● TEXT SEGMENT:
▼▼▼

By design, both the cell object list and the culling data are stored in linear arrays in memory. In other words, they are stored in memory in a "serialised" form. One of the great advantages of this is it's easier for streaming. If our data is in a single heap block, we can allocate the space and load it from disk more conveniently. This make error handling easier and generally makes the system more efficient and less error prone. (But the disadvantage is it's best suited to static data).

###A Scene parser of many parts

The ideal scene parser is one that pulls together many different technologies to get the behaviour best suited to some particular goals. This means using more than just one solution, and using specialised solutions when needed.

Placements are designed to be mostly static. This is because the majority of objects in the world are simple and we want to make sure we get the best performance for those objects. But the scene can be made up by than just placements. In some cases, we might objects that are more dynamic and interactive. In these cases, we can add further objects to the scene parse, after the static placements have been executed.

Sometimes we might need very special behaviour for some special result. Let's consider a tree rendering example. Let's imagine we had a very large landscape and we want it to look like a forest, all the way to the horizon.

Ideally, our solution would have these properties:

  • near the gameplay area, trees are manually placed by artists
  • but outside of the gameplay area, in the distance we want to just fill the world with procedurally generated trees
  • When the camera is close to trees, they should appear as models
  • but, distant trees should appear as imposters
  • The density of tree placements should fall off with distance from the camera
  • There are only a few different types of trees
  • most tree models will tend to be repeated hundreds of times in the same scene

This might seem like a common case. But there are many special properties to it. We could imagine that we could sit down and wrote some code that did this style of tree rendering, and only this style of tree rendering. And actually, it might not take too long to do that. And if we specialised our solution (from top to bottom) to do exactly this, we'd probably get the most efficient result.

So why not write a specialised solution? In this case, we don't want to fiddle with placements or quad trees, or any of that. We just want a _treeManager->ExecuteTreeScene() call in the scene parser.

That's the goal of the scene parser -- to provide a framework that can be adapted to many different style and goals.

▲▲▲

Stored data
▼▼▼

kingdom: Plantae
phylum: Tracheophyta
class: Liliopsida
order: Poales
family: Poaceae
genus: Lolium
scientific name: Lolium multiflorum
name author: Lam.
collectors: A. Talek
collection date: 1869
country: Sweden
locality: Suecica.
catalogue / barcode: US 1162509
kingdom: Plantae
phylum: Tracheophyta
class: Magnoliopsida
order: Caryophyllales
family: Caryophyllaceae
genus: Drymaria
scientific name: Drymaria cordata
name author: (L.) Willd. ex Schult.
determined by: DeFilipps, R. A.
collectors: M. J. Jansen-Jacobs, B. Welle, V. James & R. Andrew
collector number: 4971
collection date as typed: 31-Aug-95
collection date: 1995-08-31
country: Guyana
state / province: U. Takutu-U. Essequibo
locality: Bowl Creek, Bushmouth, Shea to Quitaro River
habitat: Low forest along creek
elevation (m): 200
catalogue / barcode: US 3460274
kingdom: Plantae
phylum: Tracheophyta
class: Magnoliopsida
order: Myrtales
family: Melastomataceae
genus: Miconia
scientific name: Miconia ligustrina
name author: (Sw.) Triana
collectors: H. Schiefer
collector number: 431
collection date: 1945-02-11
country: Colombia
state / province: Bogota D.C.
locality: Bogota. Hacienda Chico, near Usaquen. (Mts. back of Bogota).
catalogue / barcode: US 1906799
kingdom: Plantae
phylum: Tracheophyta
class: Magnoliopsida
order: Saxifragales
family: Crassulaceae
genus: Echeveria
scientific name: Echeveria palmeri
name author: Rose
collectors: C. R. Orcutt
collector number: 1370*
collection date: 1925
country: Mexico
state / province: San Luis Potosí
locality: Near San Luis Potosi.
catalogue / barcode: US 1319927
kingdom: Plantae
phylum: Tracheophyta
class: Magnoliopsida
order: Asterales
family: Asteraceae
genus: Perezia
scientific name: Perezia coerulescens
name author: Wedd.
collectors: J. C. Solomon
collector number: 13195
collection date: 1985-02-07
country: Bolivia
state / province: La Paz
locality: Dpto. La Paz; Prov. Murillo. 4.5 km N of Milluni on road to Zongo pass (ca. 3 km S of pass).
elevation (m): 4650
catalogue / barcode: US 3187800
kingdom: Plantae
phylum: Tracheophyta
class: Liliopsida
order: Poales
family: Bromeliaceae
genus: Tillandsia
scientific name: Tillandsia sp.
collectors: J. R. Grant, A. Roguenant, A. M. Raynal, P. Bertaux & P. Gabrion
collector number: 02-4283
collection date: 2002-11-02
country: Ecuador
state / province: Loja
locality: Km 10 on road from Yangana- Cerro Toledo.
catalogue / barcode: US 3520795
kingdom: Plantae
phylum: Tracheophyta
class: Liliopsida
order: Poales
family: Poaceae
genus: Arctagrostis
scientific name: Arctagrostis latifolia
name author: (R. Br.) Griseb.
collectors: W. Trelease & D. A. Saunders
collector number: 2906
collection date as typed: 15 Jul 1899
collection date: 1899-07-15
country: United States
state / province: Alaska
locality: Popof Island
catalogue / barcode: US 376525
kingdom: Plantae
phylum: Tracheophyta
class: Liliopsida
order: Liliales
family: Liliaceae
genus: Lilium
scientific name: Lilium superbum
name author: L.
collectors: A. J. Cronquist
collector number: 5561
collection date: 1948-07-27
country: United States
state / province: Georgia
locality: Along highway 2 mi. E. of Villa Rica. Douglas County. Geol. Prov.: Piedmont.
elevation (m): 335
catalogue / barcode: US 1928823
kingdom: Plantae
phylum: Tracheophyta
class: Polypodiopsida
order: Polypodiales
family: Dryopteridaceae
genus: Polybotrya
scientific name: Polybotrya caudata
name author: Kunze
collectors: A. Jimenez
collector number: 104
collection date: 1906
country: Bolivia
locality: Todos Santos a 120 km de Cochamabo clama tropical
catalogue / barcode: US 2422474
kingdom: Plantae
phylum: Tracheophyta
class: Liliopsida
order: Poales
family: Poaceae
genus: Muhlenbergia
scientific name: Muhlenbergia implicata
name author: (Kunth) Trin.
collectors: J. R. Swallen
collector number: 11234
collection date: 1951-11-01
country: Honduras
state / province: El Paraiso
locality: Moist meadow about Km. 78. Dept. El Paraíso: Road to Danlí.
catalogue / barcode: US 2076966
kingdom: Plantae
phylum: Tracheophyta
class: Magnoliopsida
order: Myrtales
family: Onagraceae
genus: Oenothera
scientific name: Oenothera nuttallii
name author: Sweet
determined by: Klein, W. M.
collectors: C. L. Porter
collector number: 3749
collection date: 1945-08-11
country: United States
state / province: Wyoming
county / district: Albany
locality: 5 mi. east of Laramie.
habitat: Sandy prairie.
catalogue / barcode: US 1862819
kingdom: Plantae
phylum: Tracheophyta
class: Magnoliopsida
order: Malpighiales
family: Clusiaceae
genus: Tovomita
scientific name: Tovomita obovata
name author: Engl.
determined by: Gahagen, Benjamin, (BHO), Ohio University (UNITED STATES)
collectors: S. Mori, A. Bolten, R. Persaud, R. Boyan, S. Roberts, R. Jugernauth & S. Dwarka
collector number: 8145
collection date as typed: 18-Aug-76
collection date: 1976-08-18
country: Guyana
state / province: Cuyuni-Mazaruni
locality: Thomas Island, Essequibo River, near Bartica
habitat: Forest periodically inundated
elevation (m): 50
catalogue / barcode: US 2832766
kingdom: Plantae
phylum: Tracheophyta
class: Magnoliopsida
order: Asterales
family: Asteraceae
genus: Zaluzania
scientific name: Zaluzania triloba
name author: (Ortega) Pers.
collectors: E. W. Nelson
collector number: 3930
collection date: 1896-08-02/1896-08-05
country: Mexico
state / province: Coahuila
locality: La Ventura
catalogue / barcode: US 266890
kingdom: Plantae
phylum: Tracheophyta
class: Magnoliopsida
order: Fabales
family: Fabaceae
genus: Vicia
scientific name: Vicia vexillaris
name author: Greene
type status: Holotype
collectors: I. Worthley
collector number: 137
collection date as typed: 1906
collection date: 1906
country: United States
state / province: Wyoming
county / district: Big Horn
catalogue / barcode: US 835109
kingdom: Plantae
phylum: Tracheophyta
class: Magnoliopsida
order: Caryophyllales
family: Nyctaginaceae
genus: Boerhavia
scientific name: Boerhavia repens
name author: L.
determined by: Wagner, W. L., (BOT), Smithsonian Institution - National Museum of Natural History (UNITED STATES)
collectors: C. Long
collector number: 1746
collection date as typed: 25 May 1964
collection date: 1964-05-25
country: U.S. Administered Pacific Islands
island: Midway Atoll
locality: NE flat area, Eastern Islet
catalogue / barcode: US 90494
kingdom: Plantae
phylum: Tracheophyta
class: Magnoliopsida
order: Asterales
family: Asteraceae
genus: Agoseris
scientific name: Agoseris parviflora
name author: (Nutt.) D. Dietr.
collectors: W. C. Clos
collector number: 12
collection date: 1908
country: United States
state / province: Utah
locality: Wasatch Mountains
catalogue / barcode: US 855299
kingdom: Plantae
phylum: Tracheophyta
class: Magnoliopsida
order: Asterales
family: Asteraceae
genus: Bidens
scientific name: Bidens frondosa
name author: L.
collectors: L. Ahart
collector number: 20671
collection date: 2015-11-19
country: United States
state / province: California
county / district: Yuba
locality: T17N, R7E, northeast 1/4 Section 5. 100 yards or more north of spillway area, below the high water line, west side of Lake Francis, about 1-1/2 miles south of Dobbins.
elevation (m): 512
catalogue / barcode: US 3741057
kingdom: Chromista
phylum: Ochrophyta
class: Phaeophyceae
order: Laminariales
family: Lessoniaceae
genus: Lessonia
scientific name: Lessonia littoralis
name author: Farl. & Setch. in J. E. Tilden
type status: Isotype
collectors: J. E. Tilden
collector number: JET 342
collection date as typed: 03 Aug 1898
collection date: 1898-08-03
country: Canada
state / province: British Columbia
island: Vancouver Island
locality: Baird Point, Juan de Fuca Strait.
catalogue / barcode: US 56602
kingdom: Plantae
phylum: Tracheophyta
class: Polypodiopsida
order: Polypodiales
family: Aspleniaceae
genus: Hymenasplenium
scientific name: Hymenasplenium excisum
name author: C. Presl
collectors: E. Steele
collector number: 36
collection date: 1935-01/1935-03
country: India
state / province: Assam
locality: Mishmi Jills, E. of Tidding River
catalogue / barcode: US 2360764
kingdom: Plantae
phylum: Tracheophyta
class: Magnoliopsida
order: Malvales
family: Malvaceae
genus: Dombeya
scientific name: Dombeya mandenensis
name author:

▲▲▲

● WHAT YOU NEED TO DO:
[A] Translate this sentence from the scene parser text into Spanish: "Placements are designed to be mostly static."
[B] Convert part of the entries into a Markdown table with the columns Row and Line, leaving out blank lines: begin at the line that contains "collector number: 11234" and stop after the line that contains "genus: Oenothera".

● EXERCISE RESPONSES:
[A] Las ubicaciones están diseñadas para ser mayormente estáticas.

[B]
| Row | Line |
|---|---|
| 1 | collector number: 11234 |
| 2 | collection date: 1951-11-01 |
| 3 | country: Honduras |
| 4 | state / province: El Paraiso |
| 5 | locality: Moist meadow about Km. 78. Dept. El Paraíso: Road to Danlí. |
| 6 | catalogue / barcode: US 2076966 |
| 7 | kingdom: Plantae |
| 8 | phylum: Tracheophyta |
| 9 | class: Magnoliopsida |
| 10 | order: Myrtales |
| 11 | family: Onagraceae |
| 12 | genus: Oenothera |